Makar Sankranti is one of the major harvest festival celebrated in various parts of India. Rice being a staple food for majority of us Indians, the rice harvesting season is very important, and is a time for celebration. In India, this festival has many names like Makar Shankranti, Bihu, Maghi, Pongal etc depending on the region where it is celebrated.
In West Bengal, Sankranti, also known as Poush Sankranti named after the Bengali month 'Poush' in which it falls, is celebrated as a harvest festival Poush Parbon( on 14 January on the English calendar). Poush sankranti is special as during this time every Bengali household would prepare special sweets called 'Pithe' made from rice and date palm jaggery(khejur gur).
There are various types of Pithe, some are steamed and some are fried. Pithe,can be both sweet or savory. And some need special earthenware to prepare them. The major ingredients are always rice flour, coconut, milk, date palm jaggery.

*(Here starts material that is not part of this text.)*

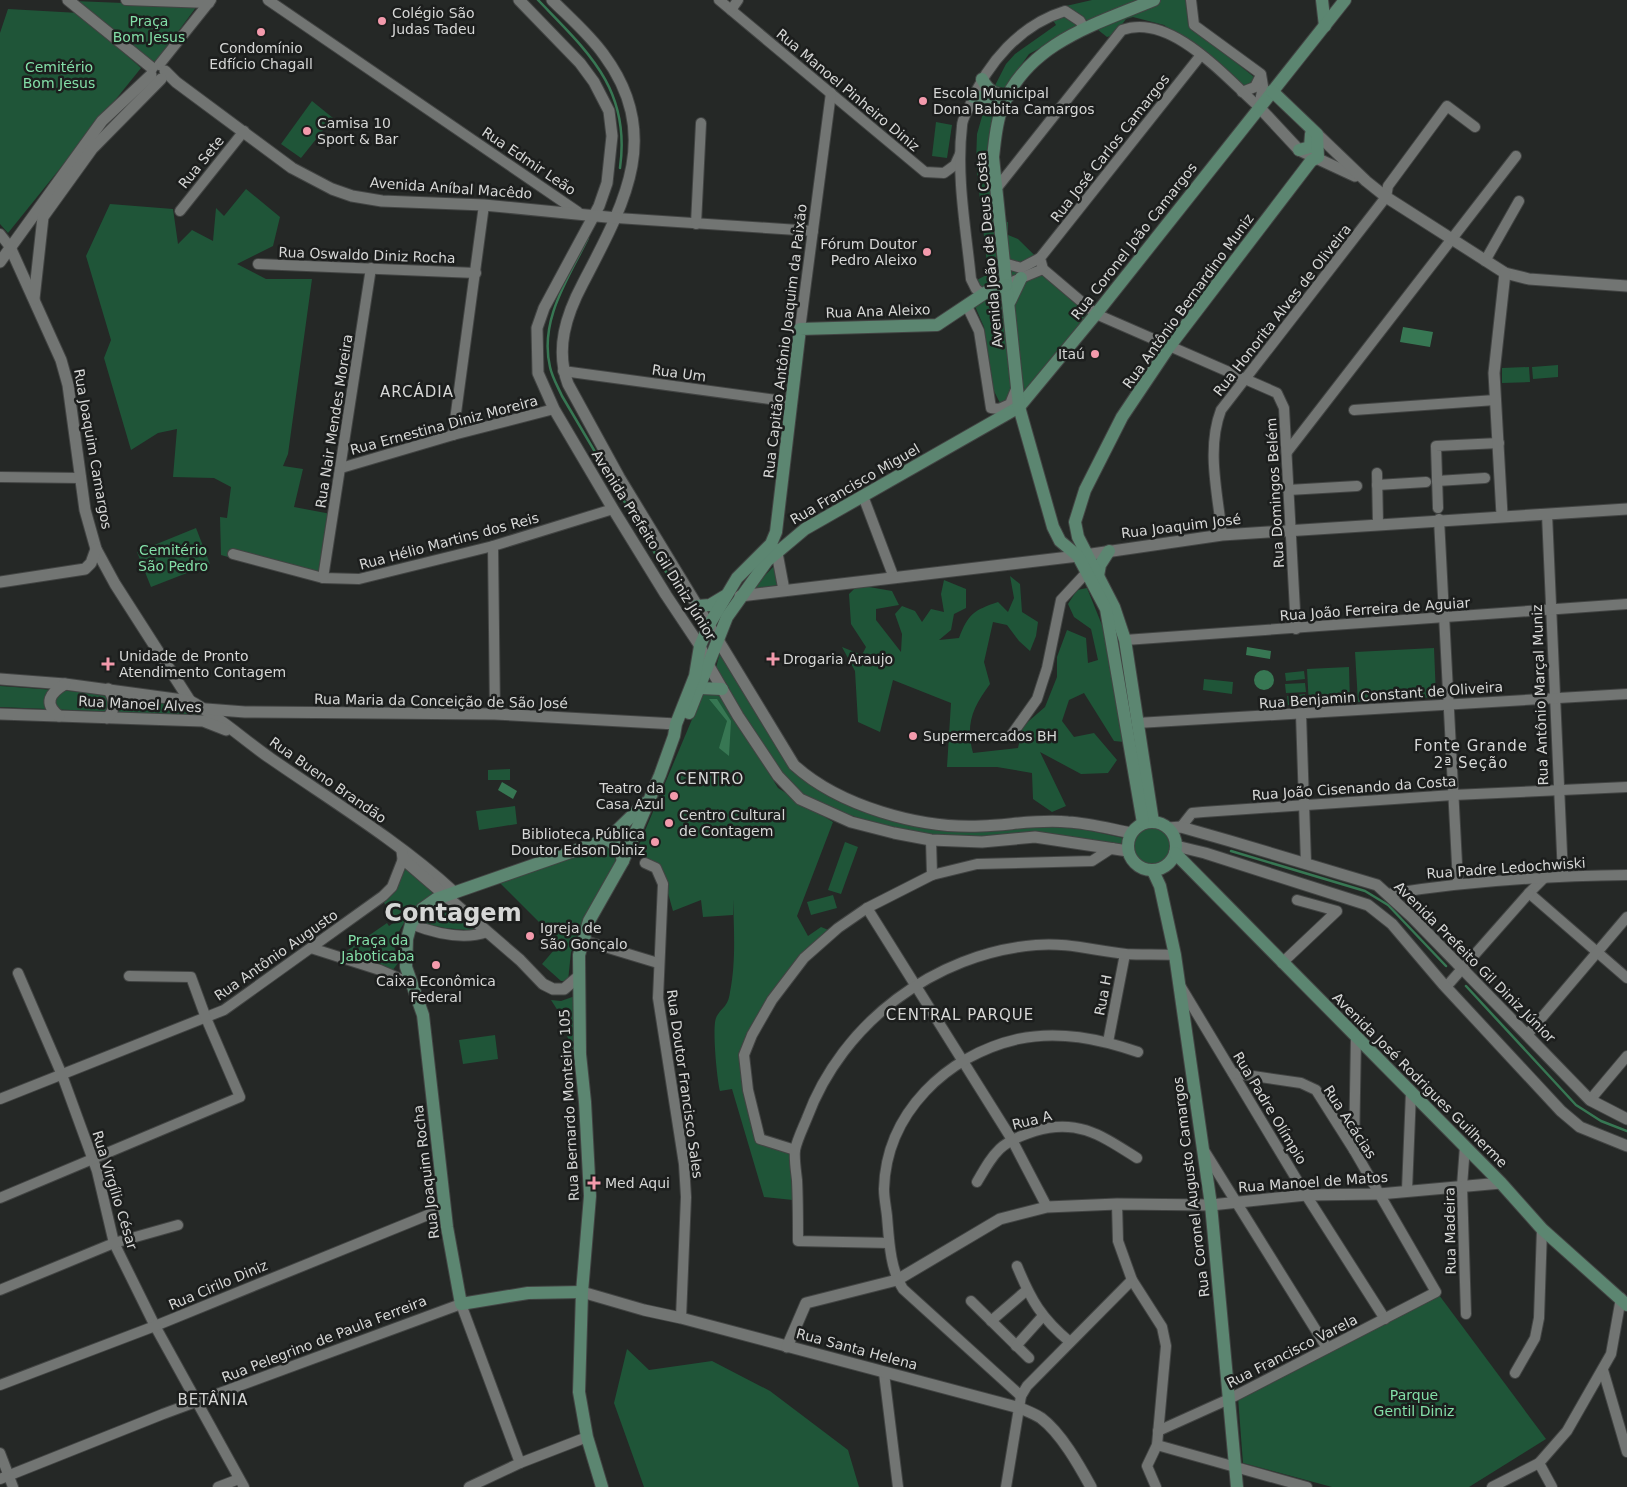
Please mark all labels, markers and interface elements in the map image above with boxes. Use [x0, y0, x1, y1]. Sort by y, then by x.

I have grown up seeing my mother and aunts preparing for this auspicious day. It used to start with cleaning and drying the rice and sending the rice to the grinder to make the rice flour. My father used to buy the best possible date palm jaggery from the market. I still recall the aroma of those earthen pot filled with liquid jaggery.
|Jaggery in earthen pot|
Patisapta is very popular and loved by all. Patisapta has a crepe like covering stuffed with a sweet stuffing of coconut, jaggery and solidified milk.
Thinks needed to make Patisapta:
For the crepe:
- Milk: 2 cups
- Semolina/Suji: 3/4 cup
- All purpose flour: 1 cup
- Rice flour: 1/4 cup
- Sugar/Date palm jaggery: 2-3 tbsp
For the stuffing:
- Mawa/solidified milk: 1 cup
- Coconut(grated): 3/4 cup
- Date palm jaggery/sugar: 1/2 cup-3/4 cup
- Milk: 4-5 tbsp
- Ghee: To fry
- Dry fruits: To garnish
Steps of making Patisapta:
1. Mix all the ingredients for the crepe and whisk well to mix the flour properly. Cover and keep aside. I generally eye ball the ingredients, here I tried my best to give a measurement, the batter would be like a dosa-batter. Use lukewarm milk to make the batter for better result. I can share a tip from my mother, if the batter tend to stick to the pan while cooking, add more flour to the batter.
2. For the stuffing, take a pan and add grated mawa and coconut and cook over low-medium heat. Add milk gradually. As the mawa melts add date palm jaggery. The amount of jaggery depends on how sweet you want the stuffing to be. If you do not get date palm jaggery, then use sugar. Cook till all the ingredients are well blended and becomes almost dry. But it should not be very dry. If you take some of the stuffing you will be able to make balls but it will be sticky. Keep the stuffing warm.
3. Take a flat pan (better a non stick pan), brush the pan with ghee.I remember my mother used to use the head of an eggplant to spread the ghee on the cast iron tawa, while making the crepes for patisapta. Keep the pan over low medium heat and put ladle full of batter on the pan. Rotate the pan to spread the batter. Cook over medium heat for 2-3 min. Take a teaspoon of ghee and put around the crepe. The edges will start to come off the pan. Put some stuffing on one side of the crepe and start roll the crepe. Brush ghee on the crepe and fry. Some like the patisapta to be white, in that case do not fry too much and keep the heat to low while cooking. But I love the brown color so I cook till it turns nice brown.
4. You can make some kheer/reduced milk and serve the parisapta with the kheer. To make kheer, take evaporated milk in a non stick pan and keep cooking over medium flame. Keep stirring till desired thickness. Add sugar as per taste. Arrange the patisapta on the serving plate, topped with kheer and dry fruits.